**Exercise materials**
■ ■ ■ ■ ■ ■ ■
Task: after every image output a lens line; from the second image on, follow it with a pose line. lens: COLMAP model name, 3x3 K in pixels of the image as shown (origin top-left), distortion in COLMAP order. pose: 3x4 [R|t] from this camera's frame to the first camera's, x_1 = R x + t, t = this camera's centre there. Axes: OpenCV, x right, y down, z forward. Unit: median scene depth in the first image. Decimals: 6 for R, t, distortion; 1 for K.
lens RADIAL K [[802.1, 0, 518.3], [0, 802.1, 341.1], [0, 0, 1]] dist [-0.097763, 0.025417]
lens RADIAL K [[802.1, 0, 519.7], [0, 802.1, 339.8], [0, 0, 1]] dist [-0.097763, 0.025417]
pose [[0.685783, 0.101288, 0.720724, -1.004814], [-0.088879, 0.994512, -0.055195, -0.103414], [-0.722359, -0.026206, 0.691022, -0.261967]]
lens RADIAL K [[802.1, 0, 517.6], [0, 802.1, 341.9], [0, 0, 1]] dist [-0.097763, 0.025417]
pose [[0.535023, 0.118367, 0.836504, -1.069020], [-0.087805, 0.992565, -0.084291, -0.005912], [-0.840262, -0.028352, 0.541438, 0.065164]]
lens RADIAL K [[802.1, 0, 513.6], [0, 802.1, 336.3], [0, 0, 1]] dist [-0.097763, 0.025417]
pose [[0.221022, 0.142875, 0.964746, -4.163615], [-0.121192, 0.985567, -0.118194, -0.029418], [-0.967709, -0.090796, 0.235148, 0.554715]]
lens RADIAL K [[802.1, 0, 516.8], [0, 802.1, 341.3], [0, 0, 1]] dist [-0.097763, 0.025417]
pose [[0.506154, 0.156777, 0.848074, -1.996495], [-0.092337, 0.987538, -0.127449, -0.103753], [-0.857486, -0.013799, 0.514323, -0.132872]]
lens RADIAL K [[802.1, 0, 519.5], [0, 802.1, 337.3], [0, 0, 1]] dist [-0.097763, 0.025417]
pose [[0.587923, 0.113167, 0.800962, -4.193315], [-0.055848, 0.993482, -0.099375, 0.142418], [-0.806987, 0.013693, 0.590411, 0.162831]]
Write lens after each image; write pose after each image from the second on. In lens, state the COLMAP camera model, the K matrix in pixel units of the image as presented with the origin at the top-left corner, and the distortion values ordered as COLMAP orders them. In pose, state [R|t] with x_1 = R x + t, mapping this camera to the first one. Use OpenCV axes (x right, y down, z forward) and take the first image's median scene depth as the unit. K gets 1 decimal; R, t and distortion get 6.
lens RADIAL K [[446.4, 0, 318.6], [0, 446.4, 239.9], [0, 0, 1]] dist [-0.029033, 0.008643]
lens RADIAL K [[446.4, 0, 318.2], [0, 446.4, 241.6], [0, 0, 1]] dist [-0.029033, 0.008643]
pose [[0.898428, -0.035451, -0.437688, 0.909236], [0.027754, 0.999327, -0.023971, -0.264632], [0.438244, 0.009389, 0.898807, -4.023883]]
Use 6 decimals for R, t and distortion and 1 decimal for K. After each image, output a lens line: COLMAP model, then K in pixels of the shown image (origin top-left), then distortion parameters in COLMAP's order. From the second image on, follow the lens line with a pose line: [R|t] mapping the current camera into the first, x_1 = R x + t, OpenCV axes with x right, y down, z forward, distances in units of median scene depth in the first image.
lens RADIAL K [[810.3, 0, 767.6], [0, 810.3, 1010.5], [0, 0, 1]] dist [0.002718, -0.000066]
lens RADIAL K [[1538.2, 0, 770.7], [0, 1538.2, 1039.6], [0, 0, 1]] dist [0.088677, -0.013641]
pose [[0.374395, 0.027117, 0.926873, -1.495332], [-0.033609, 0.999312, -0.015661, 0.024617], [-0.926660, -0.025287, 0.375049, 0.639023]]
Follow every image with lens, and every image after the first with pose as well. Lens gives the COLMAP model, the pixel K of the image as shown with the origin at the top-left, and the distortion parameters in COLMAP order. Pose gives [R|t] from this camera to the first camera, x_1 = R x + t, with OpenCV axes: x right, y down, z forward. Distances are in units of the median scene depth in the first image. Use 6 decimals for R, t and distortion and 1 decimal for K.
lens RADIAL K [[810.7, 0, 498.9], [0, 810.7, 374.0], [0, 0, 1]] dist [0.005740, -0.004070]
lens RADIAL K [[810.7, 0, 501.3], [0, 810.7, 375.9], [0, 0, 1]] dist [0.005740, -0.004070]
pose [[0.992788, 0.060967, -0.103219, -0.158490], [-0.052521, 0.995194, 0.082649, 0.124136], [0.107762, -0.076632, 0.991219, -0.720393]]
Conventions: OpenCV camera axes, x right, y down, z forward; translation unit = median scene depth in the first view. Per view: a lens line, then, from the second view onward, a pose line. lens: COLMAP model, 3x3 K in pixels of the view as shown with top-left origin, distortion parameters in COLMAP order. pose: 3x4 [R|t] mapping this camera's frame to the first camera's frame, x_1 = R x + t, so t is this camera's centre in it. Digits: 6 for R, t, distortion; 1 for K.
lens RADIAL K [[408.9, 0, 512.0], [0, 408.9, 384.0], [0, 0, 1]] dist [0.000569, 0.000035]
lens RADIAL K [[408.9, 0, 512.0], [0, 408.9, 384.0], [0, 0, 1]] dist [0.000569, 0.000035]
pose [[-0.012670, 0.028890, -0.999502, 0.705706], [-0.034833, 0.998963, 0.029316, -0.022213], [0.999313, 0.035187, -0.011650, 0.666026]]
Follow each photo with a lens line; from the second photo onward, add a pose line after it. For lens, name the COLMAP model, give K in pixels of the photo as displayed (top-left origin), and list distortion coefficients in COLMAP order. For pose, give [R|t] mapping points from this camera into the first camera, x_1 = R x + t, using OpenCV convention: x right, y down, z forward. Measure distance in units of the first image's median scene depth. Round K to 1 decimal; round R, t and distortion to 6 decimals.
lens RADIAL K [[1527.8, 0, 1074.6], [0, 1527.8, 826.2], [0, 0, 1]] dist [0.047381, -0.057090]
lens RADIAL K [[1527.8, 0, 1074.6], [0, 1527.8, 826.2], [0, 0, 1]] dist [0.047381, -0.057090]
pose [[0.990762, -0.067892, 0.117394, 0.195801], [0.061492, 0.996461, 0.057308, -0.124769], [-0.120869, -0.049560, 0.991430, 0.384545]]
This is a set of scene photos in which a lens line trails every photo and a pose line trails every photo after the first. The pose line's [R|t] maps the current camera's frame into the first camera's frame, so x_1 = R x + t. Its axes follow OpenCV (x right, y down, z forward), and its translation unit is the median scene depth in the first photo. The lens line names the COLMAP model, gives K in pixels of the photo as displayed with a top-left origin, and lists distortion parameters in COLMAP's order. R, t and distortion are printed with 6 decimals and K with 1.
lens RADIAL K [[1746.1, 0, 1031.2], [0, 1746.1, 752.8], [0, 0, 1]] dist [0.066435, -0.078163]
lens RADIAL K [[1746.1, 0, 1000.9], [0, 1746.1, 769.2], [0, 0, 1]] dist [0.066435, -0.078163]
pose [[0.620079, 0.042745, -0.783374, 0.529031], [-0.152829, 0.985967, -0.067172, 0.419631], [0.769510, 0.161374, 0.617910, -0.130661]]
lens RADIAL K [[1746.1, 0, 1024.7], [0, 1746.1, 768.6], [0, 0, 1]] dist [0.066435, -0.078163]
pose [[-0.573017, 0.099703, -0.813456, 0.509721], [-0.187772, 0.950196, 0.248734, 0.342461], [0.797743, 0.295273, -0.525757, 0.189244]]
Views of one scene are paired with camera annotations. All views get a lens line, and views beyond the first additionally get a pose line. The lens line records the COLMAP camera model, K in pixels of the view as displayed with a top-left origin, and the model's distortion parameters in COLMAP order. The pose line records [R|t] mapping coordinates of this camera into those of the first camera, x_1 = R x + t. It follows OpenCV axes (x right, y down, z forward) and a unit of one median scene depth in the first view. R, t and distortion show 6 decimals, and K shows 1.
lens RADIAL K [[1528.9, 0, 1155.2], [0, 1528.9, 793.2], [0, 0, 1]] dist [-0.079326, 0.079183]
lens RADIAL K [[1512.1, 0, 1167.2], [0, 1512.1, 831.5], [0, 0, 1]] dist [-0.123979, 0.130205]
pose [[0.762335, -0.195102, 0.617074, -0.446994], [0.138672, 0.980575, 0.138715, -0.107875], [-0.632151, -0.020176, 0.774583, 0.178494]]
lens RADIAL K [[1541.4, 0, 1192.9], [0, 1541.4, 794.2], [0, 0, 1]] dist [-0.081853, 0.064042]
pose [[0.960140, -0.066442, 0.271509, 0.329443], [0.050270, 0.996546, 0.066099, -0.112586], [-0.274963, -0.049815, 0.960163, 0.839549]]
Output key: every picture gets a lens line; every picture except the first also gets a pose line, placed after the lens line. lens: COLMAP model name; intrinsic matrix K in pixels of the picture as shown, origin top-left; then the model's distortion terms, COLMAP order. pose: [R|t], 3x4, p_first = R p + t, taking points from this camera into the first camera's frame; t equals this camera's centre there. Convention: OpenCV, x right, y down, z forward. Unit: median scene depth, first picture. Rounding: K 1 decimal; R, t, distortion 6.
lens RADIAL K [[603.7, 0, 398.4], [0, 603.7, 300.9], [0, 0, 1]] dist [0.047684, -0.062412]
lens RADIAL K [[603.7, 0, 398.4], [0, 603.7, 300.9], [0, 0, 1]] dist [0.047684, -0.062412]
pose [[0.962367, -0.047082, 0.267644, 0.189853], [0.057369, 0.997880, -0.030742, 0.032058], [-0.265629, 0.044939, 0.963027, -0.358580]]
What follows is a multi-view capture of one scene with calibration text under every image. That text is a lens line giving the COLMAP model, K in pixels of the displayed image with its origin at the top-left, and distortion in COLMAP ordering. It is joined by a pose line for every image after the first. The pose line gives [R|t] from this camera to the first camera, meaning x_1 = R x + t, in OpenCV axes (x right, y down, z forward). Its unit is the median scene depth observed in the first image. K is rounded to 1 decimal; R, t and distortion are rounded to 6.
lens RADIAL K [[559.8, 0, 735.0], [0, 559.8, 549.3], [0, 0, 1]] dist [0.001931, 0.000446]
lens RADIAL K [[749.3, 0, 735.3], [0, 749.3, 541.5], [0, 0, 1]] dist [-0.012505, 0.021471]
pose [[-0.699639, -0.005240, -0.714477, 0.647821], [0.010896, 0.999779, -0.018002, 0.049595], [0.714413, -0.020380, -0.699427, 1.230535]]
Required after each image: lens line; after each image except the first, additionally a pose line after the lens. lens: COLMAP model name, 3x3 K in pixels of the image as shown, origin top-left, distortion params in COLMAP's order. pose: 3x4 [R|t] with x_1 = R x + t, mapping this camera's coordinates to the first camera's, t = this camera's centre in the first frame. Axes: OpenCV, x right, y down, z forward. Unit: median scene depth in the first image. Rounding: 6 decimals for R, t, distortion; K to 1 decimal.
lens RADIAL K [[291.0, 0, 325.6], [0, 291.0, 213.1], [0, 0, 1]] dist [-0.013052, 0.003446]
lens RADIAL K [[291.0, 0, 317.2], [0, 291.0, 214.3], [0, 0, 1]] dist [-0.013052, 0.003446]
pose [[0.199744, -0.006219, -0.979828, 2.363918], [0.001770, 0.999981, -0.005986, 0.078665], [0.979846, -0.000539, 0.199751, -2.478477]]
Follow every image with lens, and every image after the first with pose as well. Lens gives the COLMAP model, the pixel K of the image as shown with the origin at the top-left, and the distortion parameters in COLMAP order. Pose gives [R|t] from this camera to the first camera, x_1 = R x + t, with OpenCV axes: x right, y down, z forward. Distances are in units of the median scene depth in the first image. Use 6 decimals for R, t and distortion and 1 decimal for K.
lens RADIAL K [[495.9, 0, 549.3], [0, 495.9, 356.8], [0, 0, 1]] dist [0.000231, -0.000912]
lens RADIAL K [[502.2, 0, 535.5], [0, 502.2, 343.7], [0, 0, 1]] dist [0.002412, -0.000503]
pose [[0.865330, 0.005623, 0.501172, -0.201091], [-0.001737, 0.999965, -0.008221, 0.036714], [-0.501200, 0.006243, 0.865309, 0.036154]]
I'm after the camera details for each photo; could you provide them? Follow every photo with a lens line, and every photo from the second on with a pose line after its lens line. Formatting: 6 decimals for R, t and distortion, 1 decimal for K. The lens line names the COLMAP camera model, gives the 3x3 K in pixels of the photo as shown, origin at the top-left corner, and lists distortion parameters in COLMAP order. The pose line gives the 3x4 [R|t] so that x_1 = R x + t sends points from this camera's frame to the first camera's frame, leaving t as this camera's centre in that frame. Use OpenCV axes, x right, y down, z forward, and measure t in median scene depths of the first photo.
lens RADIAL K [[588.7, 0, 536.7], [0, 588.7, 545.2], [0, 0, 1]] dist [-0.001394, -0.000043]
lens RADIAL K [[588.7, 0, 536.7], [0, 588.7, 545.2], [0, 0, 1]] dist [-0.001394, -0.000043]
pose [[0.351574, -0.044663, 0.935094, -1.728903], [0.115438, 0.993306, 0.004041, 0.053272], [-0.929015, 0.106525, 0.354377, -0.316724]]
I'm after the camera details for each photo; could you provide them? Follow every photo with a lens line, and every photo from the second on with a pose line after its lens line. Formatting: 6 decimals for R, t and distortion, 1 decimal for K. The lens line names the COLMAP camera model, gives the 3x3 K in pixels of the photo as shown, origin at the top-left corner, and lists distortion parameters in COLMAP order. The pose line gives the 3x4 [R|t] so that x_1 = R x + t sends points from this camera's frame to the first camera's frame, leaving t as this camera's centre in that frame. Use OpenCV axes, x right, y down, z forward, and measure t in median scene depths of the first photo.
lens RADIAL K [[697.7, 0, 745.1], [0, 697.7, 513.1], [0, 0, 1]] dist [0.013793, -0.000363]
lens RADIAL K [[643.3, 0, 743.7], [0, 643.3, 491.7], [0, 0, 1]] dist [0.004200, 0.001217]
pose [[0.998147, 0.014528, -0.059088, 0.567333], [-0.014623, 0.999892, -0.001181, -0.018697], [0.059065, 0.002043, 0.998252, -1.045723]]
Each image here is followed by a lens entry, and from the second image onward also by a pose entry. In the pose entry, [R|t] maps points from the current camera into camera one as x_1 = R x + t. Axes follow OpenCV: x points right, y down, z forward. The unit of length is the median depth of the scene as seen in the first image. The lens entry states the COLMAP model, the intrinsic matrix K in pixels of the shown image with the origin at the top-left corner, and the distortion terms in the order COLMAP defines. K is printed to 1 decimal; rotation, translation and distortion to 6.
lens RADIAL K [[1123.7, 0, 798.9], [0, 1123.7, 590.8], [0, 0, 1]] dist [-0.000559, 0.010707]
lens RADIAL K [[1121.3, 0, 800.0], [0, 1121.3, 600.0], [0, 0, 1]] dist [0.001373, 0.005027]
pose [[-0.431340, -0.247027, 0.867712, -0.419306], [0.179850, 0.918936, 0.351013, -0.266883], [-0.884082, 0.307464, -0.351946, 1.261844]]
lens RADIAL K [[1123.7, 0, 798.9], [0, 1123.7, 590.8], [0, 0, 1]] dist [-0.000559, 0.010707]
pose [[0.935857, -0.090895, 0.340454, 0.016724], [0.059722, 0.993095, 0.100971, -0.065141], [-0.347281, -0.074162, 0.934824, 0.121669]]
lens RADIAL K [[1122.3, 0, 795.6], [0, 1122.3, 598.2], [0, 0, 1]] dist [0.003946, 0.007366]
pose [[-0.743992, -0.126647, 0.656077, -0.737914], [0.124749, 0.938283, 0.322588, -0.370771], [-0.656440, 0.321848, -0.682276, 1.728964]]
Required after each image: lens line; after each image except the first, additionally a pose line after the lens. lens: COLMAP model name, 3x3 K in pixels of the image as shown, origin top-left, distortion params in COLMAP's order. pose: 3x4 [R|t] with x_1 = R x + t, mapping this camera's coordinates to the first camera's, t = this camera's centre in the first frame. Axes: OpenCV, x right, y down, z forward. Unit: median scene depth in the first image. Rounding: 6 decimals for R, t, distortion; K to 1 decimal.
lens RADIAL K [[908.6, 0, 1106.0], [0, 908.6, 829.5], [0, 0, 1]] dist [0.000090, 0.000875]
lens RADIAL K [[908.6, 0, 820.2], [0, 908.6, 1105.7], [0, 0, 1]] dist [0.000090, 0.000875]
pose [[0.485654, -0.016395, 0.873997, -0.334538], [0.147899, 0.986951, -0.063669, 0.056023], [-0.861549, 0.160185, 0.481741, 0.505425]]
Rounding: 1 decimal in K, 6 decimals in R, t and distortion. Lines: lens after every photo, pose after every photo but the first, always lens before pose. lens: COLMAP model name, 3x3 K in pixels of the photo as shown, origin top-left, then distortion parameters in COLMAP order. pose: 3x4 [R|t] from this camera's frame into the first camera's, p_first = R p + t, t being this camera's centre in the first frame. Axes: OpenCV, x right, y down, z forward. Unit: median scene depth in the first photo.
■ ■ ■ ■ ■ ■ ■
**Work request**
Reproduce the items verbatim, beginning at the line that contains "What follows is" and ending after the line that contains "-0.020380, -0.699427, 1.230535]]".

**Task result**
What follows is a multi-view capture of one scene with calibration text under every image. That text is a lens line giving the COLMAP model, K in pixels of the displayed image with its origin at the top-left, and distortion in COLMAP ordering. It is joined by a pose line for every image after the first. The pose line gives [R|t] from this camera to the first camera, meaning x_1 = R x + t, in OpenCV axes (x right, y down, z forward). Its unit is the median scene depth observed in the first image. K is rounded to 1 decimal; R, t and distortion are rounded to 6.
lens RADIAL K [[559.8, 0, 735.0], [0, 559.8, 549.3], [0, 0, 1]] dist [0.001931, 0.000446]
lens RADIAL K [[749.3, 0, 735.3], [0, 749.3, 541.5], [0, 0, 1]] dist [-0.012505, 0.021471]
pose [[-0.699639, -0.005240, -0.714477, 0.647821], [0.010896, 0.999779, -0.018002, 0.049595], [0.714413, -0.020380, -0.699427, 1.230535]]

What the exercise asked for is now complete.